In connection with this opinion letter, we have examined such certificates, documents and records and have made such investigation of fact and such examination of law as we have deemed appropriate in order to enable us to render the opinions set forth herein. In conducting such investigation, we have relied, without independent verification, upon certificates of officers of the Company, public officials and other appropriate persons.
The opinions expressed below are limited to the Delaware General Corporation Law.

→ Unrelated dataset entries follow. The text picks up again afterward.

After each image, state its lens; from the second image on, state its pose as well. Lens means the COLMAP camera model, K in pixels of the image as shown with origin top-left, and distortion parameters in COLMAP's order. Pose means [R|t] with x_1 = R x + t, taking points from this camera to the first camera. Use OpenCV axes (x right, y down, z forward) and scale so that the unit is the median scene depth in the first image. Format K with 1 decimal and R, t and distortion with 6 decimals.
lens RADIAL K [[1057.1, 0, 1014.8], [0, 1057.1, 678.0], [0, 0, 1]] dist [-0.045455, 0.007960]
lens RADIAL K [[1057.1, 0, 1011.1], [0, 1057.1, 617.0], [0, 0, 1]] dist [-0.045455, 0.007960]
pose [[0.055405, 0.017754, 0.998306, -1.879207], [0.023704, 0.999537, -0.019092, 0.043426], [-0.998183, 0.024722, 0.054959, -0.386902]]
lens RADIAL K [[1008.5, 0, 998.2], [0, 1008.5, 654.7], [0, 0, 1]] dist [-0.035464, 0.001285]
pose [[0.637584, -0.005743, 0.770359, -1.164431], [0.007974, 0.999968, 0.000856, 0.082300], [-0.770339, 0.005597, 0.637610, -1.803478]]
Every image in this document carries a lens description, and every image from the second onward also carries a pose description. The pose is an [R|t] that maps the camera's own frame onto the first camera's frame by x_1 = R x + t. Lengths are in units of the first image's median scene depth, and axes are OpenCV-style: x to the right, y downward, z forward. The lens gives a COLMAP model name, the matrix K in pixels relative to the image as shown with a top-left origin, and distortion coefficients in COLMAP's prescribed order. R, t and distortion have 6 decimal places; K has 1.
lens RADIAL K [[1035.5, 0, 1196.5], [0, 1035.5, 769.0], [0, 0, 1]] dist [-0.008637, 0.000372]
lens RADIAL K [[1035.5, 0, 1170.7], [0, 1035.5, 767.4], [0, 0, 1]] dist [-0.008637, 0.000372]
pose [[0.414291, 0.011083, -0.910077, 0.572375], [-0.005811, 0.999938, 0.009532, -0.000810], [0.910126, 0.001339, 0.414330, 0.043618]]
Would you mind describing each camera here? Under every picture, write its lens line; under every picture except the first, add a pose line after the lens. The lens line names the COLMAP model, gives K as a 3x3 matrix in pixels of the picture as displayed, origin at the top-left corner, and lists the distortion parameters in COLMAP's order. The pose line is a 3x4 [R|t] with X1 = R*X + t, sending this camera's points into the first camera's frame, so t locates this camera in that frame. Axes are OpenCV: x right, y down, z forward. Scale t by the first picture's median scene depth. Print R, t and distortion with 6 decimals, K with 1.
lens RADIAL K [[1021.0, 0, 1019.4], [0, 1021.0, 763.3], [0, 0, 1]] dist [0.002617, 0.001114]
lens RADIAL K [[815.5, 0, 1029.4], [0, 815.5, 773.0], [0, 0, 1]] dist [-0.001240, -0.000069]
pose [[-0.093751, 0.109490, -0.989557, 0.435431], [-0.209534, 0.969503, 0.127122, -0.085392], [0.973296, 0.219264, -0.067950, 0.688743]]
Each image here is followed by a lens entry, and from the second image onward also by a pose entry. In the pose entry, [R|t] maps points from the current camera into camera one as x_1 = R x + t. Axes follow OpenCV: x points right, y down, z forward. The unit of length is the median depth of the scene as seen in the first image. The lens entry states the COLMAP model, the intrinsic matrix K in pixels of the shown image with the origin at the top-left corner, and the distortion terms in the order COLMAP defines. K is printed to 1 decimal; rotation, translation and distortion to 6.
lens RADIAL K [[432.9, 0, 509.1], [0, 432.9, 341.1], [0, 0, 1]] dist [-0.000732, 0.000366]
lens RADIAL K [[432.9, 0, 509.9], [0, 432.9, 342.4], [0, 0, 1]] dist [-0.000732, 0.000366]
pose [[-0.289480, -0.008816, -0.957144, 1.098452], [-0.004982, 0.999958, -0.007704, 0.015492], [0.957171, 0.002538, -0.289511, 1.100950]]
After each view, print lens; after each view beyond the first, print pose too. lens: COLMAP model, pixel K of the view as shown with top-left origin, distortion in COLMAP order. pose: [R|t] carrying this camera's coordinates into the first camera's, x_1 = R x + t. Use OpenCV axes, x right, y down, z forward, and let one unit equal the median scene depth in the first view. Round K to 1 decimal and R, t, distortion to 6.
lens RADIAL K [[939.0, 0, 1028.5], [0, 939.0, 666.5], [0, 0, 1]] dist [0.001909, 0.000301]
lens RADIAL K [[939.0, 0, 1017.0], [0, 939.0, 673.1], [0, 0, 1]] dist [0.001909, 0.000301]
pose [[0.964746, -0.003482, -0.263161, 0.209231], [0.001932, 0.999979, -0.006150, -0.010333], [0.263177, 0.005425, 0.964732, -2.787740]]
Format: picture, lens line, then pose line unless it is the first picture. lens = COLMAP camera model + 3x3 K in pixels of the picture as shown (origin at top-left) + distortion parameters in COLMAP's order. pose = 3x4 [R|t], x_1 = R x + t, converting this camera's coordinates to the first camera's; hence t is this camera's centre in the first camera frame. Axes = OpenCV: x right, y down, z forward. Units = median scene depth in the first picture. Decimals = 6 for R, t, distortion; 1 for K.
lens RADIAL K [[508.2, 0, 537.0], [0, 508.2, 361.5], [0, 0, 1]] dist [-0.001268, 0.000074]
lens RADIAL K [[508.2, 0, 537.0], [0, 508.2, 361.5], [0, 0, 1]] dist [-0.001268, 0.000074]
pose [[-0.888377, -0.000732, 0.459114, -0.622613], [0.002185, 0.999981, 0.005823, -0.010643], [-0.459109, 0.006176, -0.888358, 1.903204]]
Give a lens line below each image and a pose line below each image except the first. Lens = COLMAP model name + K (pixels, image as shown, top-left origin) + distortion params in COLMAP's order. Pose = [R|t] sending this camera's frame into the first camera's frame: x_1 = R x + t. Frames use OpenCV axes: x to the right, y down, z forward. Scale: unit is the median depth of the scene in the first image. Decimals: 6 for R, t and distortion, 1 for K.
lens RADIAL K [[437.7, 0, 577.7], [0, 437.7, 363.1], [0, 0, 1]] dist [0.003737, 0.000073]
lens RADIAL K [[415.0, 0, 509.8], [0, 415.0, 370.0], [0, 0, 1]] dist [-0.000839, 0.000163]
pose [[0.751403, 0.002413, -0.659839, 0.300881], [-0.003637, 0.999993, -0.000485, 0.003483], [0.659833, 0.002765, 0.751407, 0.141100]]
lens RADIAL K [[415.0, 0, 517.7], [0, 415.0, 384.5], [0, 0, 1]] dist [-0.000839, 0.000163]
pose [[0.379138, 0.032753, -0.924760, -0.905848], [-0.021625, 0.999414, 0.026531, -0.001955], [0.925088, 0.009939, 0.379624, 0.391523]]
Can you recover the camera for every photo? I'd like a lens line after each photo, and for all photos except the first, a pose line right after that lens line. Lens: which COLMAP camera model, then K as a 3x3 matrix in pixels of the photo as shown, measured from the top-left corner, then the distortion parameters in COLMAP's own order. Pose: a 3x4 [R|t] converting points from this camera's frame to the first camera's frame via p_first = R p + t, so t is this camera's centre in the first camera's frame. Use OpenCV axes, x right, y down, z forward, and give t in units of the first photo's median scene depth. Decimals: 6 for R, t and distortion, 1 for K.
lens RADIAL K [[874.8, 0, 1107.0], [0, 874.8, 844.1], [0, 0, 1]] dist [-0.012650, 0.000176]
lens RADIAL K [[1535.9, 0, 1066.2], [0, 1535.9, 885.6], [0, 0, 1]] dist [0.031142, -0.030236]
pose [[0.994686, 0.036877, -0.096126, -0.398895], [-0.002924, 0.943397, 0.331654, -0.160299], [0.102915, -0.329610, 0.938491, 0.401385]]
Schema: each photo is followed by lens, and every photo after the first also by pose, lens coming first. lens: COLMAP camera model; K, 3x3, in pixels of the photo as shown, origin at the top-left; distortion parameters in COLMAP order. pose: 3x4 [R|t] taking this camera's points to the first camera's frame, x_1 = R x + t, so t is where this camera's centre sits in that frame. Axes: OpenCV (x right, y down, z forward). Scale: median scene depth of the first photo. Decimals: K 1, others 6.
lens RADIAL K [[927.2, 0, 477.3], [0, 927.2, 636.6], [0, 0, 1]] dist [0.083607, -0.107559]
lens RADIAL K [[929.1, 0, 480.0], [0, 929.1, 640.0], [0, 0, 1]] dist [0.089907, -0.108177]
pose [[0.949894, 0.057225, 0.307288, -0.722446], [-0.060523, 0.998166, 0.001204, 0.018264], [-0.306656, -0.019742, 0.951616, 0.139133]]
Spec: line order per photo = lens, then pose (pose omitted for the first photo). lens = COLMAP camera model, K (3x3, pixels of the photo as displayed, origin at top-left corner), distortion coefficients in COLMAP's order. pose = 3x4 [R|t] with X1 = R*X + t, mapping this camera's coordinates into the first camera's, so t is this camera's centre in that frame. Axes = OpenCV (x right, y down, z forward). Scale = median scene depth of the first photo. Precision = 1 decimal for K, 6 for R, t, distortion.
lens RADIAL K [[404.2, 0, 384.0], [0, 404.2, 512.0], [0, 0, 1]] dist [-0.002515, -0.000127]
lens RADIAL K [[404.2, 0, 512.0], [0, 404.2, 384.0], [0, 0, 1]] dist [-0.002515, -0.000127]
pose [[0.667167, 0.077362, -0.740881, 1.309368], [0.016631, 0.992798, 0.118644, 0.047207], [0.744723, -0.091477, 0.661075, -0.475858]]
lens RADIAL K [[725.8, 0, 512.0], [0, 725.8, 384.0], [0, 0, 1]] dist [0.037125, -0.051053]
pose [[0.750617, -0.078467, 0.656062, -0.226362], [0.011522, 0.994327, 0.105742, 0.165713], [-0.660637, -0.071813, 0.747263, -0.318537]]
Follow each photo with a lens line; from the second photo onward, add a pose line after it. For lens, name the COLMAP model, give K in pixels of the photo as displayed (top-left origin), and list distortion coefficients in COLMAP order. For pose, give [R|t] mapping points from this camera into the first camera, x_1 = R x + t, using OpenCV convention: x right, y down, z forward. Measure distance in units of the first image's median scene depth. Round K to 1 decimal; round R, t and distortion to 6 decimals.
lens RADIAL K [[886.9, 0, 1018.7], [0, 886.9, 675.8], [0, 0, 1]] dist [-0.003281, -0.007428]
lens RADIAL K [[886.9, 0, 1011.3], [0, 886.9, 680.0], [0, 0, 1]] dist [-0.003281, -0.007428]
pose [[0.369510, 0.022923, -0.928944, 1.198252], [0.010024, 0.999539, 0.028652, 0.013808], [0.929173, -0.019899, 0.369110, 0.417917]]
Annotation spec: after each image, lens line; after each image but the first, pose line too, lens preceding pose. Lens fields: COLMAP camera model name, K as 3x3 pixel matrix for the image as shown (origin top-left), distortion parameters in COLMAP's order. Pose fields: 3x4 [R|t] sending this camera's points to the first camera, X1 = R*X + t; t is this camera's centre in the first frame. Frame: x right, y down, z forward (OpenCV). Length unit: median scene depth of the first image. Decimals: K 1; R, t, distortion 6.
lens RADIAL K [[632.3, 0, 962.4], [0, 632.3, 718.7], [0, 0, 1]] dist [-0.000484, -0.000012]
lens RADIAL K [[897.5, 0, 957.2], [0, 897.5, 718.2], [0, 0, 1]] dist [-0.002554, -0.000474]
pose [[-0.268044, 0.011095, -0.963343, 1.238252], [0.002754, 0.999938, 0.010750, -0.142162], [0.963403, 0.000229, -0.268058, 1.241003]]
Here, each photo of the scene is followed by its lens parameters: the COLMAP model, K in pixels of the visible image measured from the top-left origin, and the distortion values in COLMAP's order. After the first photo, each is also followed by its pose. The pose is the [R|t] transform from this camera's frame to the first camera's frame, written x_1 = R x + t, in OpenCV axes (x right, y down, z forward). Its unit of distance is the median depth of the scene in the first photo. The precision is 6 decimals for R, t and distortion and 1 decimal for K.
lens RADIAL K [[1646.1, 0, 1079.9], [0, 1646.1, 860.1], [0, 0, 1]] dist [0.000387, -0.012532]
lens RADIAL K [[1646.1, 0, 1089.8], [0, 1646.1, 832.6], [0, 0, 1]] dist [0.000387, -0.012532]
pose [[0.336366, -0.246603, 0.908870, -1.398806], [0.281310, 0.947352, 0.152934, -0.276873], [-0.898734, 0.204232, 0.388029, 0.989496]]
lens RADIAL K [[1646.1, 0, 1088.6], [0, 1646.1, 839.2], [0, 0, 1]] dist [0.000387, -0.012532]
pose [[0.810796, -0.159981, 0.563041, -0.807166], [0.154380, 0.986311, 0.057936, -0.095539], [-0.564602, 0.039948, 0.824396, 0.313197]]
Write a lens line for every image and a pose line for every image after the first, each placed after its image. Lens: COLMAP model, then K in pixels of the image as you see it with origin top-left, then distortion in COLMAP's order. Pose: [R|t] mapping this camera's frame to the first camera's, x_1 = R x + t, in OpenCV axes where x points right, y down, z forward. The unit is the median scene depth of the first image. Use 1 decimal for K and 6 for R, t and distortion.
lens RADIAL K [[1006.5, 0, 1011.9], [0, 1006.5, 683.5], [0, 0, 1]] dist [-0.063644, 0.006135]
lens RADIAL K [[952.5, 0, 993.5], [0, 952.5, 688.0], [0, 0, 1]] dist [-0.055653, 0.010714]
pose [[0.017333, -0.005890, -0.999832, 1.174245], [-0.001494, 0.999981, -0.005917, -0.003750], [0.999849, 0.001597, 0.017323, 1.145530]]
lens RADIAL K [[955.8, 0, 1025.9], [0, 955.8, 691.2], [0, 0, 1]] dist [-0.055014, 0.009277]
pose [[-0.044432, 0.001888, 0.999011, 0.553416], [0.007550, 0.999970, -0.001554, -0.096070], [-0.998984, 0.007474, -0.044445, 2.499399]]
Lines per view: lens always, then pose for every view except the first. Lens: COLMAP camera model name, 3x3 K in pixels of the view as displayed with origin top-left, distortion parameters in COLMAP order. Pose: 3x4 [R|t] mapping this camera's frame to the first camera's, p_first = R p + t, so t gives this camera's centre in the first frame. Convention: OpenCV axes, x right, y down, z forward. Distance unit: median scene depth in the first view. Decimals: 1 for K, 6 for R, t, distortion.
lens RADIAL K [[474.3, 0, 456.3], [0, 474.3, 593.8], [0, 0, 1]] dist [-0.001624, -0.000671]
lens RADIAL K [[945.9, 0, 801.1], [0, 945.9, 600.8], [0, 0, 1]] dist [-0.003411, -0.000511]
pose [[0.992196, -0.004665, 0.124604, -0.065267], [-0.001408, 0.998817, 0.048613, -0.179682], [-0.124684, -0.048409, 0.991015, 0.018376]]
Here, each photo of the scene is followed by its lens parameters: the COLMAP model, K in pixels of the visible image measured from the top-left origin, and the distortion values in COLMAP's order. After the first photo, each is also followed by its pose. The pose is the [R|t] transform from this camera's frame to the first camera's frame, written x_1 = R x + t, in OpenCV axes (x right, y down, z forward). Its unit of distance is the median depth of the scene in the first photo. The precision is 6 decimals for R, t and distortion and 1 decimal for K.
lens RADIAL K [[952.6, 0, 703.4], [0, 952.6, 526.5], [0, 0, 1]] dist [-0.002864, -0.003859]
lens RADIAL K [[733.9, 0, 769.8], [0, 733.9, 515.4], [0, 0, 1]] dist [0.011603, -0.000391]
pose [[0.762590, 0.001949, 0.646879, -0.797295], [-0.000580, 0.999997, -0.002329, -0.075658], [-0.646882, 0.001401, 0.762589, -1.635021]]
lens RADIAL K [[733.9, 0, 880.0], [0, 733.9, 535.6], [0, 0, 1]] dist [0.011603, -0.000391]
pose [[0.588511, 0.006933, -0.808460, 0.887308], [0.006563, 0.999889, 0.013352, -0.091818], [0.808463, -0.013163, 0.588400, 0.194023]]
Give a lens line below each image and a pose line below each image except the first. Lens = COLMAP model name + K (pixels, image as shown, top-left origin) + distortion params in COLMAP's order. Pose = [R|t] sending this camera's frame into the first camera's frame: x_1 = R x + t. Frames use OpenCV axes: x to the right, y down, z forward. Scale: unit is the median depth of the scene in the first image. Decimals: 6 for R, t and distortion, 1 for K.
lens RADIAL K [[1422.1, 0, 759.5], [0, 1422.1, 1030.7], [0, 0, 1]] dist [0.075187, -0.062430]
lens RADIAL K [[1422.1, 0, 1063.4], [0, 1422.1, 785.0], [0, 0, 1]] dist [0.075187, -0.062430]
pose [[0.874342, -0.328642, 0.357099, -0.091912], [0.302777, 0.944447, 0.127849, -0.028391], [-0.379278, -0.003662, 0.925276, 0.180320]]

Based upon and subject to the foregoing, we are of the opinion that (i) the Shares have been duly authorized and, when issued and delivered pursuant to the Underwriting Agreement and against payment of the consideration set forth therein, will be, validly issued, fully paid and non-assessable, (ii) provided that the Pre-Funded Warrants have been duly executed and delivered by the Company and duly delivered to the purchaser thereof against payment therefor, then the Pre-Funded Warrants, when issued and sold as described in the prospectus included in the Registration Statement, assuming a sufficient number of Warrant Shares are at the time available for issuance, will be a valid and legally binding obligation of the Company, enforceable against the Company in accordance with its terms, except as enforcement thereof may be limited by bankruptcy, insolvency, reorganization, moratorium or other similar laws relating to or affecting creditors’ rights generally and by general equitable principles (regardless of whether such enforceability is considered in a proceeding at law or in equity) and implied covenants of good faith and fair dealing, and (iii) the Warrant Shares, when issued upon exercise of the Pre-Funded Warrants in accordance with its terms, will have been duly authorized and validly issued and will be fully paid and non-assessable.
We hereby consent to your filing this opinion as an exhibit to the 462(b) Registration Statement and to the use of our name therein and in the related prospectus under the caption “Legal Matters.” In giving such consent, we do not thereby admit that we are in the category of persons whose consent is required under Section 7 of the Securities Act or the rules and regulations of the Commission thereunder.